In other words, The Best Worst Thing That Ever Could Have Happened essentially is Merrily We Roll Along, executed with success.
The Best Worst Thing That Ever Could Have Happened ranks as one of the best documentaries on Broadway and life upon the wicked stage that we’ve seen. The stories contained here–leading actors fired, audience walkouts, stardom achieved after setbacks, failure experienced by the mega-successful–weave a tapestry of the fickle nature of show business and the aching highs and lows of being a performer. Fans of showbiz tales, Sondheim, or theatre won’t want to miss this delightful, unique anatomy of a musical that wouldn’t die.
Streams on Netflix.
Goosecurls
Not mentioned in the piece, the musical is based on a play by Kaufman & Hart. So, the concept was not anything new.
You can find a conversation about the musical with some original cast members on a “Stars In The House” on YouTube.
Currently a movie version is being filmed, with Ben Platt, Beanie Feldstein and Blake Jenner in the cast. Richard Linklater is the director. He is using the same filming plan as he did with “Boyhood”. Every couple of years they will film some scenes. Completion is expected in 20 years.
BoomerMyles
You can add Passion and Assassins in that mix (though Passion won multiple Tony awards it was far from a commercial success).

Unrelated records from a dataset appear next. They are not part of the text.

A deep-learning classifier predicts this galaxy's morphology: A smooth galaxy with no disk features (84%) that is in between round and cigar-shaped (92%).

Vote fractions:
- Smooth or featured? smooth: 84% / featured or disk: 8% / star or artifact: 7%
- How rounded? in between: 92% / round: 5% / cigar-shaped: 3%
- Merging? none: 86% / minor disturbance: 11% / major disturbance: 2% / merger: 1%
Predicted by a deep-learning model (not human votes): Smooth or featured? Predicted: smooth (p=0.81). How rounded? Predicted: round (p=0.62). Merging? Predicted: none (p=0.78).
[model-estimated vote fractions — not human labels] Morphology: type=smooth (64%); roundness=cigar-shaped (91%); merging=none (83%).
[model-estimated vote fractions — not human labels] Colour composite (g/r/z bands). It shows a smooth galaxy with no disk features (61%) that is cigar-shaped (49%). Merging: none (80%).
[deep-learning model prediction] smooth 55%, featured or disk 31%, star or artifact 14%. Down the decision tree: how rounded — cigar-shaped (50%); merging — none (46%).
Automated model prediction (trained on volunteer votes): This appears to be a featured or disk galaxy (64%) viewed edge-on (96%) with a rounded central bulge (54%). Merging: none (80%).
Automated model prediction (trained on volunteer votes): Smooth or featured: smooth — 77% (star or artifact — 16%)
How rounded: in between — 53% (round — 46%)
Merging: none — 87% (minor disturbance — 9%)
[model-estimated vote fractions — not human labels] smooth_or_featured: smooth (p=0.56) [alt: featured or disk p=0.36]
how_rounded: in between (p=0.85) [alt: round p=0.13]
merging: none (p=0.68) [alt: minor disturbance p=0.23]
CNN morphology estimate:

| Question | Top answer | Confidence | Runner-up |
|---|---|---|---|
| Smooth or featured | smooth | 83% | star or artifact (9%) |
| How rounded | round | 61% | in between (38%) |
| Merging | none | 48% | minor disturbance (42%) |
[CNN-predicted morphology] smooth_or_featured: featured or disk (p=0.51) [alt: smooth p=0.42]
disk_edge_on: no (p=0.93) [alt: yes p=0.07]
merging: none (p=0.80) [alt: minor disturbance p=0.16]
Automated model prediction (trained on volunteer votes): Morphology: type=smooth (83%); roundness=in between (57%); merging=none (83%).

Assassins was way off kilter trying to make protagonists out of John Wilkes Booth, John Hinkley and other would be and successful presidential assassins. Yikes!
TedV
Actually, ASSASSINS had a very successful revival on Broadway about 10-12 years ago, and was just revived again Off-Broadway, with the entire run sold out, extended and sold out again.
s b
He wrote the music for shows that tended to tell audiences things they didn’t want to hear (as in “Sweeny Todd).
RomanHans
Assassins is a classic. Your description of it isn’t quite as good.
s b
“Anyone Can Whistle” (1964) actually ran shorter than “Merrily”.
Fahd
I’d say Lonny Price’s documentary is worthwhile. I enjoyed it.